I doubt it. The GSS-API is largely about authentication; it doesn't make authorization decisions for applications, including things like which credentials have what access to what "accounts". The form and meaning of usernames is up to the application, and in SSH, it is specific to the server implementation.

But for now, a server must talk magic to its favourite mechanisms.

Not magic. A GSS-API acceptor can query a context in a portable way to discover the name of the initiator. And, as Nico points out, there is work in progress to define ways to find out additional information. However, making authorization decisions in inherently application-specific, and in the case of SSH usernames, also implementation-specific.

In short, the feature encourages non-standard implementation.

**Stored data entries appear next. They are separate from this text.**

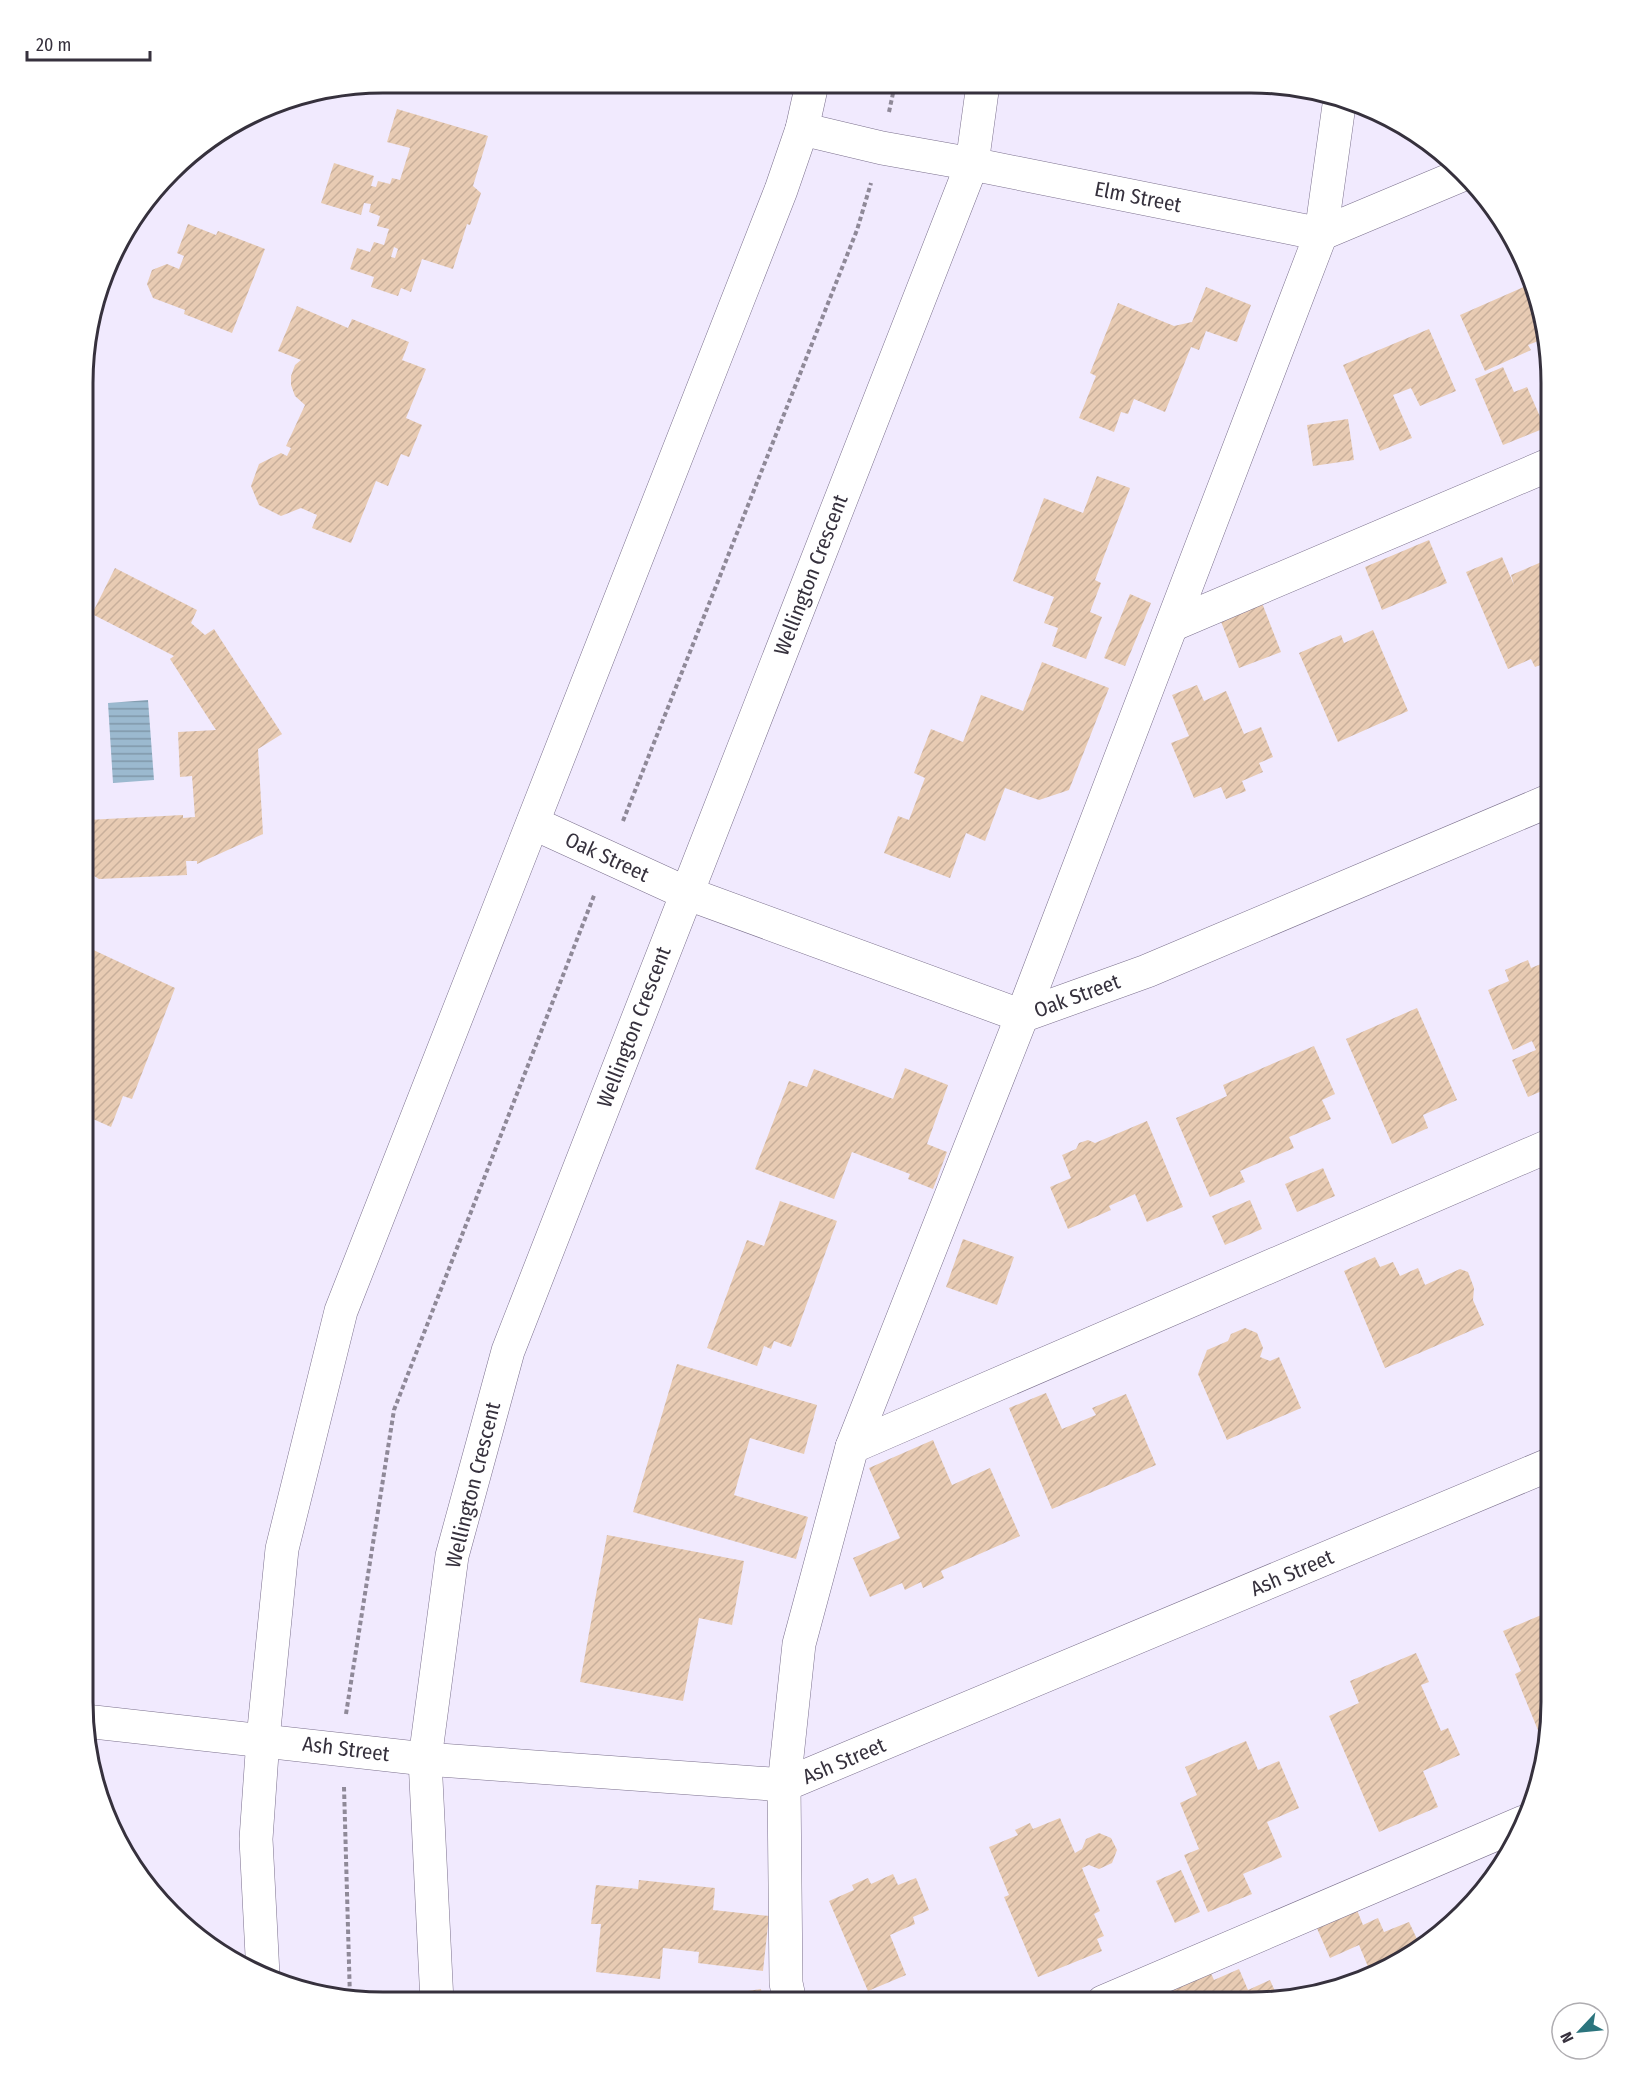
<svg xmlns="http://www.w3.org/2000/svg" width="1634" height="2085" font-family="'Fira Sans Condensed',sans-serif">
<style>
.water{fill:url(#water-rules)}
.building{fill:url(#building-hatch);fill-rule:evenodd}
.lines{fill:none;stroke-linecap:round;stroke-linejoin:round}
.minor-casing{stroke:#7b708d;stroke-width:34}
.path{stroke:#8f8998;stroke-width:4;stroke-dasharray:4.5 3;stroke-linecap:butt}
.minor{stroke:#fff;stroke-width:33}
.labels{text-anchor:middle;stroke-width:4.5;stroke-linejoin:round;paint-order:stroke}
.street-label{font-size:21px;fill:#36313d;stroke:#fff}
.rim{fill:none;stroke:#36313d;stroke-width:3}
</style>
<defs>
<pattern id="water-rules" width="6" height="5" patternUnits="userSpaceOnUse" patternTransform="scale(1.5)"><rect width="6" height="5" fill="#9bb9cf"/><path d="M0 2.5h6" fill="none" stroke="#7f97a9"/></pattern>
<pattern id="building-hatch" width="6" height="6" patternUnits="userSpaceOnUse" patternTransform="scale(1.5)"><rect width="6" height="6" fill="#e8cbb3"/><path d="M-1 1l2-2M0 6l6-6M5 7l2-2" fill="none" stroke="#c8af9b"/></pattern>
</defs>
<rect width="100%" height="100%" fill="#f1eafe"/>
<polygon class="water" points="148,700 154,780 113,783 108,703"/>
<g class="building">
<path d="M 397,109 L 488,136 L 473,186 L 481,193 L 470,225 L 467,224 L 453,269 L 422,259 L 411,292 L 401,288 L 398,296 L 371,287 L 374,277 L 350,269 L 357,248 L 370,252 L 374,242 L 384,245 L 389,229 L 377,226 L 380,216 L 369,212 L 371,204 L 364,203 L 361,215 L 321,203 L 334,163 L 374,176 L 371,186 L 376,187 L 378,181 L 390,184 L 392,178 L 400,180 L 410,148 L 387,142 ZM 394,247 L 398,249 L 395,258 L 391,257 Z"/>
<polygon points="188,224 216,235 218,231 265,249 232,333 184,314 185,310 153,298 147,284 152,270 167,264 179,269 184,256 177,253"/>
<polygon points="1528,285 1543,320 1546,338 1528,345 1531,350 1485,371 1460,315"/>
<polygon points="1206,287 1251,305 1237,342 1206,331 1199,350 1191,347 1165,412 1134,399 1128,414 1121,412 1114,432 1079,418 1096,376 1090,373 1118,303 1174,326 1192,322"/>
<polygon points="297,306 348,328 352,319 409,342 402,360 426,369 406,418 422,425 409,457 401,454 388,486 376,481 351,543 312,528 317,515 301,508 281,516 259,505 251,486 259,464 281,453 287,456 291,448 286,446 305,405 295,396 291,385 291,376 295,365 301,360 278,351"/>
<polygon points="1429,329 1456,391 1420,406 1411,388 1393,395 1412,438 1380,451 1343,365"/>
<polygon points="1503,367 1514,392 1527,387 1545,428 1503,445 1475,379"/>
<polygon points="1348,419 1354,460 1313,466 1307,425"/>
<polygon points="1097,476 1130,488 1095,580 1101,583 1090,612 1102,617 1086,659 1052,646 1058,628 1044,623 1054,597 1013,581 1044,498 1083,513"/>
<polygon points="1429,540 1447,583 1382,610 1365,567"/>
<polygon points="1502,557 1514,585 1511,575 1551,558 1551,649 1547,651 1551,661 1535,667 1531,659 1508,669 1466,572"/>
<polygon points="115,568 197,610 191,623 205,635 214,629 282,734 258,749 263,834 197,864 197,861 186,861 187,875 99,879 84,870 84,826 87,820 183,815 183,818 195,817 192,776 180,777 178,732 216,730 170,659 174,656 92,614"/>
<polygon points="1130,594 1151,603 1125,666 1104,658"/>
<polygon points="1262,603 1281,652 1239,668 1220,619"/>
<polygon points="1373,630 1408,711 1338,742 1299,653 1341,635 1344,643"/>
<polygon points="1042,662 1109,688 1069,790 1039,800 1005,788 985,841 966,833 950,878 884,853 898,816 909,820 925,778 914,773 931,729 963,742 981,695 1023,711"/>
<polygon points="1197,685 1204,701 1226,691 1244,734 1261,727 1273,757 1259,763 1263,772 1242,781 1246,791 1226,799 1221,787 1194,798 1171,743 1189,736 1172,695"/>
<polygon points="87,947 175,988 132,1099 123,1096 111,1127 84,1115 84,955"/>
<polygon points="1528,960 1531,968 1551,960 1551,1030 1543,1034 1549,1048 1551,1047 1551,1087 1528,1097 1512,1060 1536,1050 1532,1041 1513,1050 1488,990 1509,981 1505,970"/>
<polygon points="1417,1008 1457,1100 1423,1115 1428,1128 1392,1144 1346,1039"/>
<polygon points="1314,1046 1335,1094 1322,1100 1331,1119 1289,1137 1294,1148 1240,1171 1245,1182 1210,1197 1176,1118 1227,1096 1223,1085"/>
<polygon points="905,1068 948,1085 927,1144 947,1152 933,1189 908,1179 910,1174 852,1152 834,1199 755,1169 789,1081 807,1087 814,1069 893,1099"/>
<polygon points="1147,1121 1183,1207 1147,1222 1135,1194 1109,1206 1111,1210 1068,1229 1050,1187 1071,1178 1062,1155 1076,1149 1079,1143 1088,1140 1095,1143"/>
<polygon points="1323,1168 1335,1196 1297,1212 1285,1184"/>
<polygon points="1250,1200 1262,1229 1225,1245 1212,1216"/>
<polygon points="780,1201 837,1221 791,1347 774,1341 771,1349 764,1346 757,1366 707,1348 747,1240 764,1246"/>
<polygon points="963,1239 1014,1257 997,1305 946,1287"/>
<polygon points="1375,1257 1380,1267 1393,1262 1400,1276 1418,1268 1425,1285 1460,1269 1468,1272 1474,1288 1473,1300 1484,1325 1385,1368 1344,1271"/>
<polygon points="1245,1328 1257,1333 1263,1348 1260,1357 1270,1361 1279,1357 1301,1408 1227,1440 1198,1374 1207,1350 1228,1341 1231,1334"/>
<polygon points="677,1364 817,1405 804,1454 750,1438 734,1495 808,1517 796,1559 633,1512"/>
<polygon points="1046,1393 1062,1429 1096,1415 1092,1408 1126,1394 1156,1465 1052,1509 1009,1408"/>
<polygon points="933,1440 952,1485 990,1468 1020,1536 941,1571 944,1578 923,1588 921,1582 905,1590 902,1583 870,1597 853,1558 900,1538 869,1468"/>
<polygon points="607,1535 744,1561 732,1625 699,1618 683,1701 580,1682"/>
<polygon points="1551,1611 1551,1722 1548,1738 1542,1740 1515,1674 1521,1671 1503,1631"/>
<polygon points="1416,1653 1429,1682 1421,1685 1441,1731 1448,1728 1460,1755 1423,1771 1438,1807 1379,1832 1329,1716 1359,1703 1350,1681"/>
<polygon points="1246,1741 1258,1770 1279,1761 1299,1808 1267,1822 1282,1857 1243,1874 1252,1894 1208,1912 1184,1855 1199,1849 1180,1803 1197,1795 1185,1767"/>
<polygon points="1060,1818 1075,1853 1082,1849 1086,1839 1099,1833 1111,1838 1117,1850 1112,1863 1099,1869 1089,1865 1082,1868 1100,1911 1094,1914 1104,1936 1097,1939 1102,1951 1038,1977 1004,1897 1009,1895 989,1847 1018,1835 1015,1830 1030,1823 1033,1829"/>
<polygon points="1181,1870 1200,1912 1175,1923 1156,1881"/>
<polygon points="893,1874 898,1885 916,1878 929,1910 913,1917 915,1924 890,1935 906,1975 868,1991 829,1901 854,1890 852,1885 868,1878 871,1884"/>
<polygon points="639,1880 715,1888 713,1910 769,1916 763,1971 698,1963 699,1952 663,1948 660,1979 596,1972 601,1924 591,1924 596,1885 638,1889"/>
<polygon points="1353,1900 1363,1925 1378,1918 1384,1932 1409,1922 1417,1939 1435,1932 1437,1935 1401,1962 1362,1979 1360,1973 1369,1969 1359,1945 1330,1958 1312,1917"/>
<polygon points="1205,1960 1214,1980 1239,1969 1248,1990 1270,1980 1279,2000 1177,2002 1166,1977"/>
<polygon points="761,1989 763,2002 682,2002 682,2001"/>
</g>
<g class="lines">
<g class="minor-casing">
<g id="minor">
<polyline points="802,129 882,148 972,164 1321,234 1464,174"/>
<polyline points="1172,625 1551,464"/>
<polyline points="533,823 686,893 1022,1016 1147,971 1551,800"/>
<polyline points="852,1447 1551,1145"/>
<polyline points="85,1721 425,1759 784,1785 1551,1464"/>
<polyline points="263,1975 256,1839 263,1739 282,1549 341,1311 781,190 802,129 812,84"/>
<polyline points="437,2002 425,1759 452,1556 508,1351 972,164 983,84"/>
<polyline points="790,2002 786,1983 784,1785 799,1644 852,1447 1022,1016 1321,234 1340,98"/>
<polyline points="1103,2002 1524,1822"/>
</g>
</g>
<g class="path">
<polyline points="889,112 895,84"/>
<polyline points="623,821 857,230 871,183"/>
<polyline points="346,1714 394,1410 595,893"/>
<polyline points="344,1787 350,1999"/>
</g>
<use href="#minor" class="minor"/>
</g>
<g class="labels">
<g class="street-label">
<text transform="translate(1138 197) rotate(11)" y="7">Elm Street</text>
<text transform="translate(811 575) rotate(-69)" y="7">Wellington Crescent</text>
<text transform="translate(607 857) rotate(25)" y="7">Oak Street</text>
<text transform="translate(1077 996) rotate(-20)" y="7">Oak Street</text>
<text transform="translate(634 1027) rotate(-69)" y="7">Wellington Crescent</text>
<text transform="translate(473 1485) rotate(-76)" y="7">Wellington Crescent</text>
<text transform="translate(1292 1573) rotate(-23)" y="7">Ash Street</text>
<text transform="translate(346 1749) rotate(7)" y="7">Ash Street</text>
<text transform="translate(844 1761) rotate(-23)" y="7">Ash Street</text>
</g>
</g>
<path d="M0 0H1634V2085H0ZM383 93H1251A290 290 0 0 1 1541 383V1702A290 290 0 0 1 1251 1992H383A290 290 0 0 1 93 1702V383A290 290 0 0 1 383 93Z" fill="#fff" fill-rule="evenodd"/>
<path class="rim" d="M383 93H1251A290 290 0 0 1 1541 383V1702A290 290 0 0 1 1251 1992H383A290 290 0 0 1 93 1702V383A290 290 0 0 1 383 93Z"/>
<g transform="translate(1580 2031) rotate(244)"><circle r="28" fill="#ffffff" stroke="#afadb1" stroke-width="1.5"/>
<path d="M0-4.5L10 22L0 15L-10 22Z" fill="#2b747d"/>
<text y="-9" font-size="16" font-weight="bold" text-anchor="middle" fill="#36313d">N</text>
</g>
<path d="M27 51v9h123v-9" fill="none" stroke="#36313d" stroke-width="3"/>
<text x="36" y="51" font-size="18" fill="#36313d" stroke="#ffffff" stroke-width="4.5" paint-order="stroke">20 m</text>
</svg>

That sounds
bad to me.

It encourages servers to define a mapping, or allow the administrator to do so. Since such mappings cannot be standardized in the general case, this is not a problem.

I also noticed an interoperability problem. A good client, not provided
with a username, will try the empty-username first, and if it fails,
assume the server is old and try to deduce a username itself. However,
openssh servers prohibit a client from changing the username during
authentication. The server immediately disconnects. Is that cause for
concern?

I don't think so. The SSH specification allows a server to disconnect when a client changes usernames, if the alternative (flushing all authentication state) is too hard for it. So, clients that want to change usernames need to be prepared to establish a new connection if the server terminates the connection on a username change.

Note that in the real world, a "normal" client is unlikely to fall back to deducing a username from whatever credentials GSS-API is using. Instead, it is likely to use a name based on the user's local identity on the client system (for example, the value of $USER on a UNIX system).